[Dataset entries]

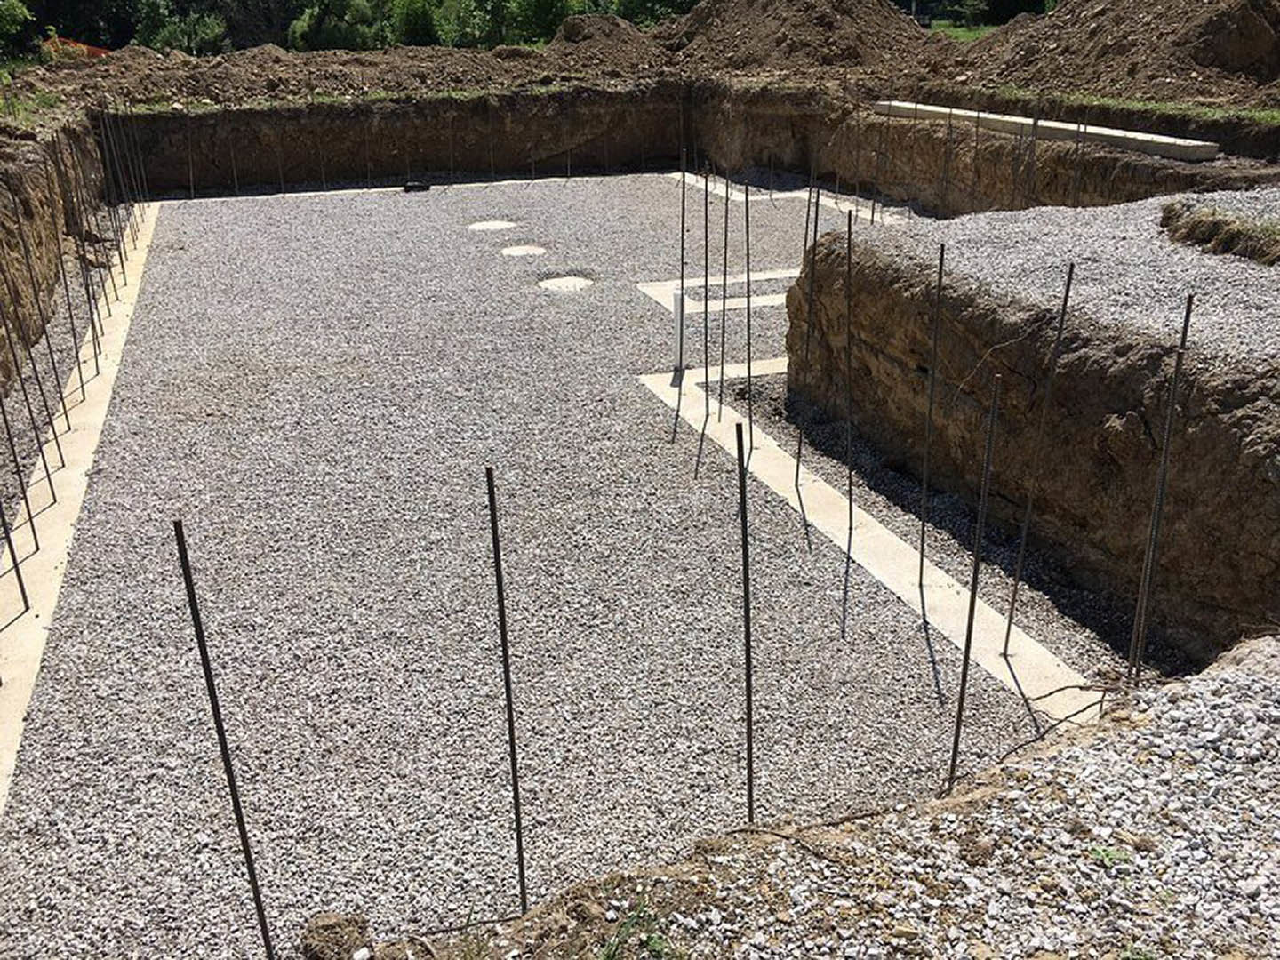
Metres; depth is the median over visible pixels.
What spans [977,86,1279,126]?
grass strip
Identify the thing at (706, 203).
rebar
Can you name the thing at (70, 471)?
concrete footing
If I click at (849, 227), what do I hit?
rebar
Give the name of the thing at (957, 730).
rebar
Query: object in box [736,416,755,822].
rebar
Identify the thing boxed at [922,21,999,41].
lawn
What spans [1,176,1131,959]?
gravel ground
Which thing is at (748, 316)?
rebar
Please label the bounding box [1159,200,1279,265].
clump
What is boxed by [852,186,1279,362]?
gravel bed
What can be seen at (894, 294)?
bank
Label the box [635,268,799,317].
concrete footing
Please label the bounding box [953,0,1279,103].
dirt mound
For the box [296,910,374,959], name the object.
dirt clod
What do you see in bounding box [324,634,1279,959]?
gravel ground
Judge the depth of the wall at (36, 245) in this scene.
9.19 m
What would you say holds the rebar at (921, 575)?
in the concrete footing at (955, 590)
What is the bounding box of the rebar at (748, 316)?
[744,176,753,456]
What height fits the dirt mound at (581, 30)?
1.030 m
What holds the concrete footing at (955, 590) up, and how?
in the gravel ground at (252, 205)
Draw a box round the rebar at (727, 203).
[718,168,730,405]
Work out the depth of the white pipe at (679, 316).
7.92 m
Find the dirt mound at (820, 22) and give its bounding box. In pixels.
[656,0,932,70]
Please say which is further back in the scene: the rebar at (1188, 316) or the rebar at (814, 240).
the rebar at (814, 240)
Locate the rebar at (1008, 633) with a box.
[1003,259,1076,641]
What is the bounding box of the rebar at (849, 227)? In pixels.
[844,203,854,538]
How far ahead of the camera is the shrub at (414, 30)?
35.01 m
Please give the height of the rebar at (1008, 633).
1.759 m
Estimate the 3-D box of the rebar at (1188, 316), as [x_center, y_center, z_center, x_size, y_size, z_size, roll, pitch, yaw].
[1.861,0.174,3.917,0.086,1.780,0.064,-8,24,-18]
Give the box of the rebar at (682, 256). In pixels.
[677,147,687,372]
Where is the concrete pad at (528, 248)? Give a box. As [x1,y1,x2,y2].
[499,243,545,257]
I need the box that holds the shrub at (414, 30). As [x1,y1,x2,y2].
[383,0,447,46]
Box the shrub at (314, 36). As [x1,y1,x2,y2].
[287,0,384,50]
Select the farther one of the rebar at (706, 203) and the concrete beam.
the concrete beam
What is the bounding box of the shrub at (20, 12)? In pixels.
[0,0,38,60]
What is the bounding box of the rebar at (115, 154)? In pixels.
[99,107,138,252]
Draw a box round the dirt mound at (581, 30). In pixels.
[544,13,669,62]
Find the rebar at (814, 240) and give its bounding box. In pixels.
[796,177,821,489]
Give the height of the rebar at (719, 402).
1.704 m
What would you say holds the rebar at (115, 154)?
in the concrete footing at (70, 471)
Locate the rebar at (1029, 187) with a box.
[1022,117,1034,210]
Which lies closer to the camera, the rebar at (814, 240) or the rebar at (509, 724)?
the rebar at (509, 724)
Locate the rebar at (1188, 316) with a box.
[1126,282,1195,683]
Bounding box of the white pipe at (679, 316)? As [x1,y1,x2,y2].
[672,288,686,372]
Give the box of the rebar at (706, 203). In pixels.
[701,164,710,413]
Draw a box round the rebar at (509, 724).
[485,465,528,915]
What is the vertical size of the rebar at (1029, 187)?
1.324 m
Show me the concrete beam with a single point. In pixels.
(1103, 132)
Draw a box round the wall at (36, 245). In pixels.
[0,105,114,406]
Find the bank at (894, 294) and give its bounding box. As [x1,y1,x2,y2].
[778,215,1279,669]
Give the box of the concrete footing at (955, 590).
[645,361,1104,724]
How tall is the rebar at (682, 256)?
1.713 m
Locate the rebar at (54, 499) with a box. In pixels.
[0,251,58,538]
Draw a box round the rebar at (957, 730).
[946,375,999,789]
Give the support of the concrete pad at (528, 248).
in the gravel ground at (252, 205)
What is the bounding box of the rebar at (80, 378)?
[45,179,90,413]
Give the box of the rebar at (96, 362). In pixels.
[62,129,103,362]
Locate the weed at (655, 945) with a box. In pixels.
[598,895,674,959]
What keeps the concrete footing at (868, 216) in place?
in the gravel ground at (252, 205)
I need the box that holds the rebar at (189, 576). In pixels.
[173,519,278,959]
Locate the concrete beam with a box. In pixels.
[872,98,1217,161]
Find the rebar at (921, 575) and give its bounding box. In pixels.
[918,243,943,575]
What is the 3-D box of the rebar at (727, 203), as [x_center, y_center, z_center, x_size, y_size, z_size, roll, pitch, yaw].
[0.545,-1.175,6.998,0.071,1.780,0.062,-8,24,-18]
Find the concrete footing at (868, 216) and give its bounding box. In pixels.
[674,171,919,226]
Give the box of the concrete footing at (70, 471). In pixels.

- [TASK BRIEF] Give the data again exactly, image-free.

- [RESULT OF THE TASK]
Metres; depth is the median over visible pixels.
What spans [977,86,1279,126]?
grass strip
Identify the thing at (706, 203).
rebar
Can you name the thing at (70, 471)?
concrete footing
If I click at (849, 227), what do I hit?
rebar
Give the name of the thing at (957, 730).
rebar
Query: object in box [736,416,755,822].
rebar
Identify the thing boxed at [922,21,999,41].
lawn
What spans [1,176,1131,959]?
gravel ground
Which thing is at (748, 316)?
rebar
Please label the bounding box [1159,200,1279,265].
clump
What is boxed by [852,186,1279,362]?
gravel bed
What can be seen at (894, 294)?
bank
Label the box [635,268,799,317].
concrete footing
Please label the bounding box [953,0,1279,103].
dirt mound
For the box [296,910,374,959], name the object.
dirt clod
What do you see in bounding box [324,634,1279,959]?
gravel ground
Judge the depth of the wall at (36, 245) in this scene.
9.19 m
What would you say holds the rebar at (921, 575)?
in the concrete footing at (955, 590)
What is the bounding box of the rebar at (748, 316)?
[744,176,753,456]
What height fits the dirt mound at (581, 30)?
1.030 m
What holds the concrete footing at (955, 590) up, and how?
in the gravel ground at (252, 205)
Draw a box round the rebar at (727, 203).
[718,168,730,405]
Work out the depth of the white pipe at (679, 316).
7.92 m
Find the dirt mound at (820, 22) and give its bounding box. In pixels.
[656,0,932,70]
Please say which is further back in the scene: the rebar at (1188, 316) or the rebar at (814, 240).
the rebar at (814, 240)
Locate the rebar at (1008, 633) with a box.
[1003,259,1076,641]
What is the bounding box of the rebar at (849, 227)? In pixels.
[844,203,854,538]
How far ahead of the camera is the shrub at (414, 30)?
35.01 m
Please give the height of the rebar at (1008, 633).
1.759 m
Estimate the 3-D box of the rebar at (1188, 316), as [x_center, y_center, z_center, x_size, y_size, z_size, roll, pitch, yaw].
[1.861,0.174,3.917,0.086,1.780,0.064,-8,24,-18]
Give the box of the rebar at (682, 256). In pixels.
[677,147,687,372]
Where is the concrete pad at (528, 248)? Give a box. As [x1,y1,x2,y2].
[499,243,545,257]
I need the box that holds the shrub at (414, 30). As [x1,y1,x2,y2].
[383,0,447,46]
Box the shrub at (314, 36). As [x1,y1,x2,y2].
[287,0,384,50]
Select the farther one of the rebar at (706, 203) and the concrete beam.
the concrete beam
What is the bounding box of the shrub at (20, 12)? In pixels.
[0,0,38,60]
What is the bounding box of the rebar at (115, 154)? In pixels.
[99,107,138,252]
Draw a box round the dirt mound at (581, 30). In pixels.
[544,13,669,62]
Find the rebar at (814, 240) and give its bounding box. In pixels.
[796,177,821,489]
Give the height of the rebar at (719, 402).
1.704 m
What would you say holds the rebar at (115, 154)?
in the concrete footing at (70, 471)
Locate the rebar at (1029, 187) with a box.
[1022,117,1034,210]
Which lies closer to the camera, the rebar at (814, 240) or the rebar at (509, 724)?
the rebar at (509, 724)
Locate the rebar at (1188, 316) with a box.
[1126,282,1195,683]
Bounding box of the white pipe at (679, 316)? As [x1,y1,x2,y2].
[672,288,686,372]
Give the box of the rebar at (706, 203). In pixels.
[701,164,710,413]
Draw a box round the rebar at (509, 724).
[485,465,528,915]
What is the vertical size of the rebar at (1029, 187)?
1.324 m
Show me the concrete beam with a single point. In pixels.
(1103, 132)
Draw a box round the wall at (36, 245). In pixels.
[0,105,114,406]
Find the bank at (894, 294) and give its bounding box. As [x1,y1,x2,y2].
[778,215,1279,669]
Give the box of the concrete footing at (955, 590).
[645,361,1104,724]
How tall is the rebar at (682, 256)?
1.713 m
Locate the rebar at (54, 499) with a box. In pixels.
[0,251,58,538]
Draw a box round the rebar at (957, 730).
[946,375,999,789]
Give the support of the concrete pad at (528, 248).
in the gravel ground at (252, 205)
What is the bounding box of the rebar at (80, 378)?
[45,179,90,413]
Give the box of the rebar at (96, 362). In pixels.
[62,129,103,362]
Locate the weed at (655, 945) with a box. In pixels.
[598,895,674,959]
What keeps the concrete footing at (868, 216) in place?
in the gravel ground at (252, 205)
I need the box that holds the rebar at (189, 576). In pixels.
[173,519,278,959]
Locate the concrete beam with a box. In pixels.
[872,98,1217,161]
Find the rebar at (921, 575) and give its bounding box. In pixels.
[918,243,943,575]
What is the 3-D box of the rebar at (727, 203), as [x_center, y_center, z_center, x_size, y_size, z_size, roll, pitch, yaw].
[0.545,-1.175,6.998,0.071,1.780,0.062,-8,24,-18]
Find the concrete footing at (868, 216) and give its bounding box. In pixels.
[674,171,919,226]
Give the box of the concrete footing at (70, 471). In pixels.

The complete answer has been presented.